◆ WORK ORDER 1 ◆
In the South Carolina bill title on abandoned buildings and solar tax credits, which section is added to allow a credit for a nonresidential solar energy system?
◆ WORK ORDER 2 ◆
Render this sentence from the South Carolina bill title into Spanish: "TO AMEND SECTION 12-67-120, CODE OF LAWS OF SOUTH CAROLINA, 1976, RELATING TO DEFINITIONS IN REGARD TO THE SOUTH CAROLINA ABANDONED BUILDINGS REVITALIZATION ACT, SO AS TO ADD THE DEFINITION OF 'STATE-OWNED ABANDONED BUILDINGS'; TO AMEND SECTION 12-67-140, RELATING TO THE ELIGIBILITY OF A TAXPAYER TO RECEIVE A TAX CREDIT FOR REHABILITATING AN ABANDONED BUILDING, SO AS TO PROVIDE IF A TAX CREDIT IS EARNED BY A TAXPAYER WHO REHABILITATES A STATE-OWNED ABANDONED BUILDING THE CREDIT MUST BE CLAIMED OVER A TWO-YEAR PERIOD AND TO PROVIDE REQUIREMENTS FOR A TAXPAYER WHO SELLS A BUILDING SITE; TO AMEND SECTION 12-6-3535, RELATING TO INCOME TAX CREDITS FOR MAKING QUALIFIED REHABILITATION EXPENDITURES FOR A CERTIFIED HISTORIC STRUCTURE, SO AS TO PROVIDE AN ADDITIONAL INCOME TAX CREDIT OPTION FOR TAXPAYERS, TO PROVIDE ADDITIONAL REQUIREMENTS FOR WHEN A TAX CREDIT MAY BE TAKEN WHEN A TAXPAYER REHABILITATES A STATE-OWNED ABANDONED BUILDING, AND TO PROVIDE REQUIREMENTS FOR TAX CREDITS EARNED BY A PASS-THROUGH ENTITY; BY ADDING SECTION 12-67-160 SO AS TO PROVIDE REQUIREMENTS FOR A CERTIFICATION OF THE ABANDONED BUILDING SITE; BY ADDING SECTION 12-6-3586 SO AS TO ALLOW A TAX CREDIT TO A TAXPAYER WHO CONSTRUCTS, PURCHASES, OR LEASES A NONRESIDENTIAL SOLAR ENERGY SYSTEM; AND TO AMEND SECTION 12-6-3587, RELATING TO THE PURCHASE AND INSTALLATION OF SOLAR ENERGY SYSTEMS FOR HEATING WATER, SPACE HEATING, AIR COOLING, OR GENERATING ELECTRICITY, SO AS TO PROVIDE THAT THE CREDIT IS ALLOWED WITHOUT REGARD TO WHETHER THE TAXPAYER OCCUPIES THE INSTALLATION SITE."
◆ WORK ORDER 3 ◆
Carry on the South Carolina bill title on abandoned buildings and solar tax credits, starting after its final sentence.

◆ SELECTED TEXT ◆
TO AMEND SECTION 12-67-120, CODE OF LAWS OF SOUTH CAROLINA, 1976, RELATING TO DEFINITIONS IN REGARD TO THE SOUTH CAROLINA ABANDONED BUILDINGS REVITALIZATION ACT, SO AS TO ADD THE DEFINITION OF "STATE-OWNED ABANDONED BUILDINGS"; TO AMEND SECTION 12-67-140, RELATING TO THE ELIGIBILITY OF A TAXPAYER TO RECEIVE A TAX CREDIT FOR REHABILITATING AN ABANDONED BUILDING, SO AS TO PROVIDE IF A TAX CREDIT IS EARNED BY A TAXPAYER WHO REHABILITATES A STATE-OWNED ABANDONED BUILDING THE CREDIT MUST BE CLAIMED OVER A TWO-YEAR PERIOD AND TO PROVIDE REQUIREMENTS FOR A TAXPAYER WHO SELLS A BUILDING SITE; TO AMEND SECTION 12-6-3535, RELATING TO INCOME TAX CREDITS FOR MAKING QUALIFIED REHABILITATION EXPENDITURES FOR A CERTIFIED HISTORIC STRUCTURE, SO AS TO PROVIDE AN ADDITIONAL INCOME TAX CREDIT OPTION FOR TAXPAYERS, TO PROVIDE ADDITIONAL REQUIREMENTS FOR WHEN A TAX CREDIT MAY BE TAKEN WHEN A TAXPAYER REHABILITATES A STATE-OWNED ABANDONED BUILDING, AND TO PROVIDE REQUIREMENTS FOR TAX CREDITS EARNED BY A PASS-THROUGH ENTITY; BY ADDING SECTION 12-67-160 SO AS TO PROVIDE REQUIREMENTS FOR A CERTIFICATION OF THE ABANDONED BUILDING SITE; BY ADDING SECTION 12-6-3586 SO AS TO ALLOW A TAX CREDIT TO A TAXPAYER WHO CONSTRUCTS, PURCHASES, OR LEASES A NONRESIDENTIAL SOLAR ENERGY SYSTEM; AND TO AMEND SECTION 12-6-3587, RELATING TO THE PURCHASE AND INSTALLATION OF SOLAR ENERGY SYSTEMS FOR HEATING WATER, SPACE HEATING, AIR COOLING, OR GENERATING ELECTRICITY, SO AS TO PROVIDE THAT THE CREDIT IS ALLOWED WITHOUT REGARD TO WHETHER THE TAXPAYER OCCUPIES THE INSTALLATION SITE.

[Source data]
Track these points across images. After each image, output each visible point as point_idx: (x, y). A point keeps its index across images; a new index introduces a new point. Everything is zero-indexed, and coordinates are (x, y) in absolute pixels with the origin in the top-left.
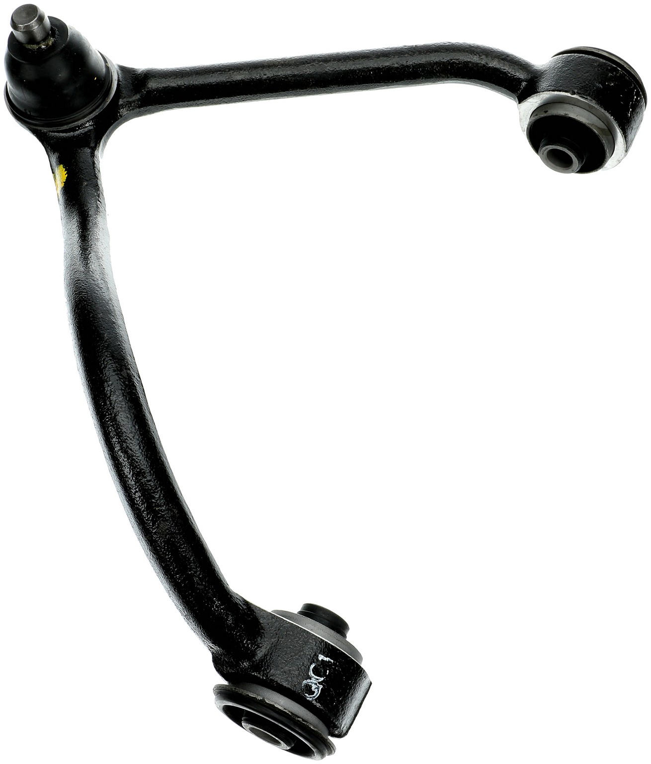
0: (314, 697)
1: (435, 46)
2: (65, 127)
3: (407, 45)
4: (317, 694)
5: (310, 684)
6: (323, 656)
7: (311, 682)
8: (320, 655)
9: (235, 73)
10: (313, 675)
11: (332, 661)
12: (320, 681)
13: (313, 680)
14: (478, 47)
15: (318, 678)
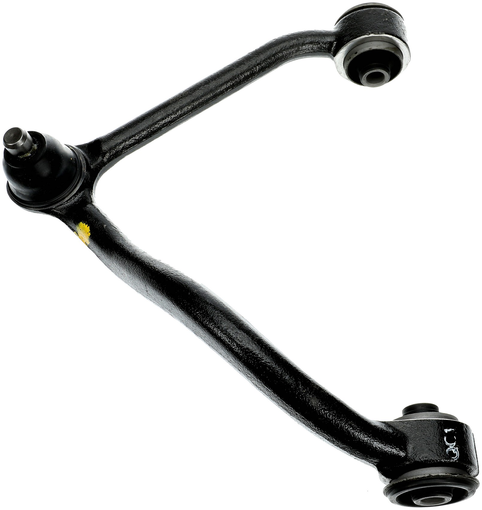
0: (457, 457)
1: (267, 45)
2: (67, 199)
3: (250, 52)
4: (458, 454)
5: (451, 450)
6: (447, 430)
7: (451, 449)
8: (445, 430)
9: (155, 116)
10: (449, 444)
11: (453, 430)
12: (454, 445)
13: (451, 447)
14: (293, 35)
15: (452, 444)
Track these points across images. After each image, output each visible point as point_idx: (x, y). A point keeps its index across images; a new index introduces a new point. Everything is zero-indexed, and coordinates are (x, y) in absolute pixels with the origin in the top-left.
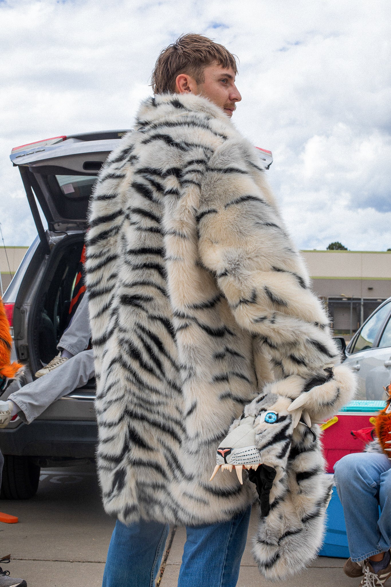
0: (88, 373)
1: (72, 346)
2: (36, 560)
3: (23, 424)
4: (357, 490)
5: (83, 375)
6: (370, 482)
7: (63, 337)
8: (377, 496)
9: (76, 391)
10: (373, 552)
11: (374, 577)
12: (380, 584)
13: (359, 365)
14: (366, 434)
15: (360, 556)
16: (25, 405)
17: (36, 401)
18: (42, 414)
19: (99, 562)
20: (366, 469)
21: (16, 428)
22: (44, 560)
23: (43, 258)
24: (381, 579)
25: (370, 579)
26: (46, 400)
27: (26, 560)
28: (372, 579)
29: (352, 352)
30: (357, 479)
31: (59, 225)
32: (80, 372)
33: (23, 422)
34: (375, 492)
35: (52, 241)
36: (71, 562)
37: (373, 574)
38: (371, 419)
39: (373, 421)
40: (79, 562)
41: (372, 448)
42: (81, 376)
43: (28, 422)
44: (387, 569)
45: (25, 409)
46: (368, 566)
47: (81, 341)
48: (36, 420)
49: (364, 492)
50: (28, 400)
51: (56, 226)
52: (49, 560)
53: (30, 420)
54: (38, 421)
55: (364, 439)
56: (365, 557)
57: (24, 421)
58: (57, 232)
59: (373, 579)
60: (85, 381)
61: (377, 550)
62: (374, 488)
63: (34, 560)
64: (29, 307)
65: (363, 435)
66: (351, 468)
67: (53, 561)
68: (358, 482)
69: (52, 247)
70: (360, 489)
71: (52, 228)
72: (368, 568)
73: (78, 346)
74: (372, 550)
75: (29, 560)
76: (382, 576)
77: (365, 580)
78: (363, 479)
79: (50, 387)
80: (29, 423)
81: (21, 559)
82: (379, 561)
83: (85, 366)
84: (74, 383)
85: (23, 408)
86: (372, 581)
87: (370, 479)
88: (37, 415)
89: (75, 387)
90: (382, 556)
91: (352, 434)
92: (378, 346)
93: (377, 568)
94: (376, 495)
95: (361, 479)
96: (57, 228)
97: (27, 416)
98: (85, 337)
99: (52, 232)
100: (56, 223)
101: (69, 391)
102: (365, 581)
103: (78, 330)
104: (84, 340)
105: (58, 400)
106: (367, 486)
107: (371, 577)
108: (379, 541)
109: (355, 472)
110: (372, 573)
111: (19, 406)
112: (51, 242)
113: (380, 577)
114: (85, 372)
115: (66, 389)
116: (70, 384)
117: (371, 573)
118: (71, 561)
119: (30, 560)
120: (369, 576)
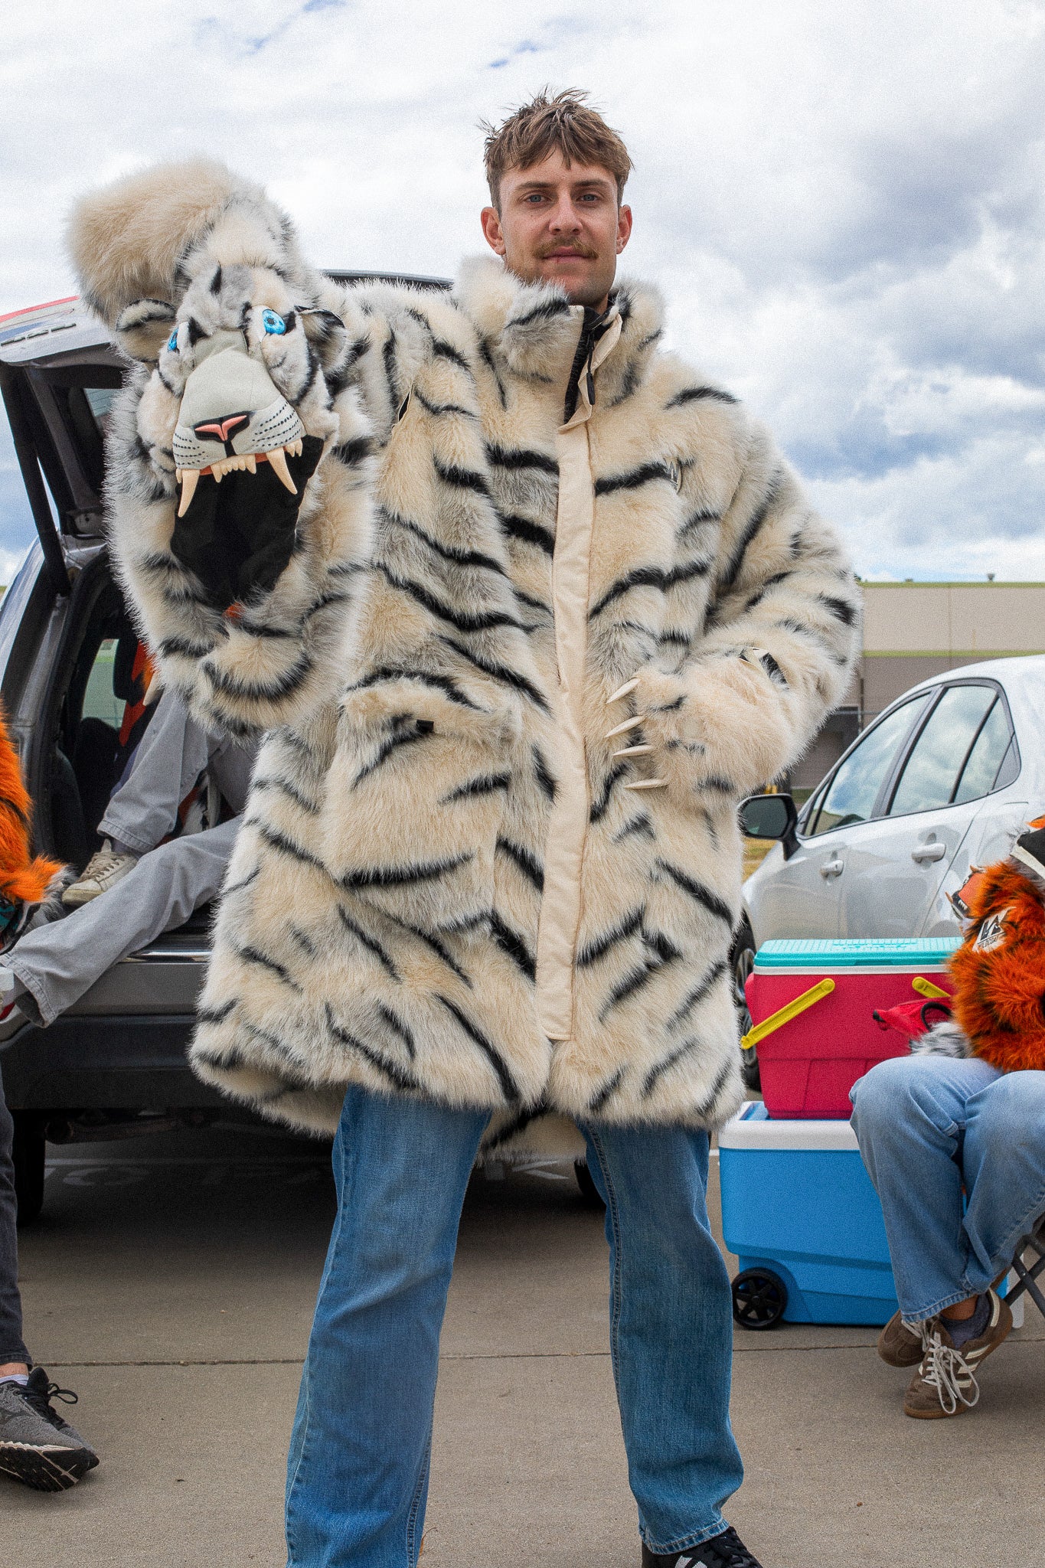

◆ ANSWER BOX 1 ◆
Section 12-6-3586

◆ ANSWER BOX 2 ◆
Para enmendar la sección 12-67-120 del Código de Leyes de Carolina del Sur de 1976, relativa a las definiciones con respecto a la Ley de Revitalización de Edificios Abandonados de Carolina del Sur, a fin de añadir la definición de "edificios abandonados de propiedad estatal"; para enmendar la sección 12-67-140, relativa a la elegibilidad de un contribuyente para recibir un crédito fiscal por rehabilitar un edificio abandonado, a fin de disponer que, si un contribuyente que rehabilita un edificio abandonado de propiedad estatal obtiene un crédito fiscal, el crédito debe reclamarse a lo largo de un período de dos años, y de establecer requisitos para el contribuyente que venda el sitio de un edificio; para enmendar la sección 12-6-3535, relativa a los créditos del impuesto sobre la renta por realizar gastos de rehabilitación calificados en una estructura histórica certificada, a fin de ofrecer a los contribuyentes una opción adicional de crédito del impuesto sobre la renta, de establecer requisitos adicionales sobre cuándo puede tomarse un crédito fiscal cuando un contribuyente rehabilita un edificio abandonado de propiedad estatal, y de establecer requisitos para los créditos fiscales obtenidos por una entidad de transferencia; mediante la adición de la sección 12-67-160, a fin de establecer requisitos para la certificación del sitio del edificio abandonado; mediante la adición de la sección 12-6-3586, a fin de conceder un crédito fiscal al contribuyente que construya, compre o arriende un sistema de energía solar no residencial; y para enmendar la sección 12-6-3587, relativa a la compra e instalación de sistemas de energía solar para calentar agua, calefacción de espacios, refrigeración del aire o generación de electricidad, a fin de disponer que el crédito se concede independientemente de que el contribuyente ocupe o no el sitio de la instalación.

◆ ANSWER BOX 3 ◆
Be it enacted by the General Assembly of the State of South Carolina:

SECTION    1.    Section 12-67-120 of the 1976 Code, as added by Act 57 of 2015, is amended by adding an item at the end to read:

"(8)    'State-owned abandoned building' means an abandoned building and its ancillary service buildings or a project consisting of two or more abandoned buildings, the aggregate square footage of which is greater than forty thousand square feet, that has been abandoned for more than five years, and before the taxpayer's acquisition of the buildings, all or a portion, but not less than half, was most recently owned by the State, or an agency, instrumentality, or political subdivision of the State. For purposes of this item, 'taxpayer' includes an entity under common control or common ownership with the taxpayer."

SECTION    2.    A.        Section 12-67-140(B)(3) of 1976 Code, as added by Act 57 of 2015, is amended to read:

"(3)(a)    The Except for a credit claimed in connection with the rehabilitation of a state-owned abandoned building, the entire credit is earned in the taxable year in which the applicable phase or portion of the building site is placed in service but must be taken in equal installments over a five-year period beginning with the tax year in which the applicable phase or portion of the building site is placed in service. If the credit is earned in connection with the rehabilitation of a state-owned abandoned building, the entire credit is earned in the taxable year in which the applicable phase or portion of the building site is placed in service but must be claimed in equal installments over a two-year period beginning with the tax year in which the applicable phase or portion of the building site is placed in service. Unused credit may be carried forward for the succeeding five years.

(b)    The entire credit earned pursuant to this subsection may not exceed five hundred thousand dollars for any a taxpayer in a tax year for each abandoned building site. The limitation provided in this subitem applies to each unit or parcel deemed to be an abandoned building site. The limitation provided for in this subitem does not apply to any state-owned abandoned building."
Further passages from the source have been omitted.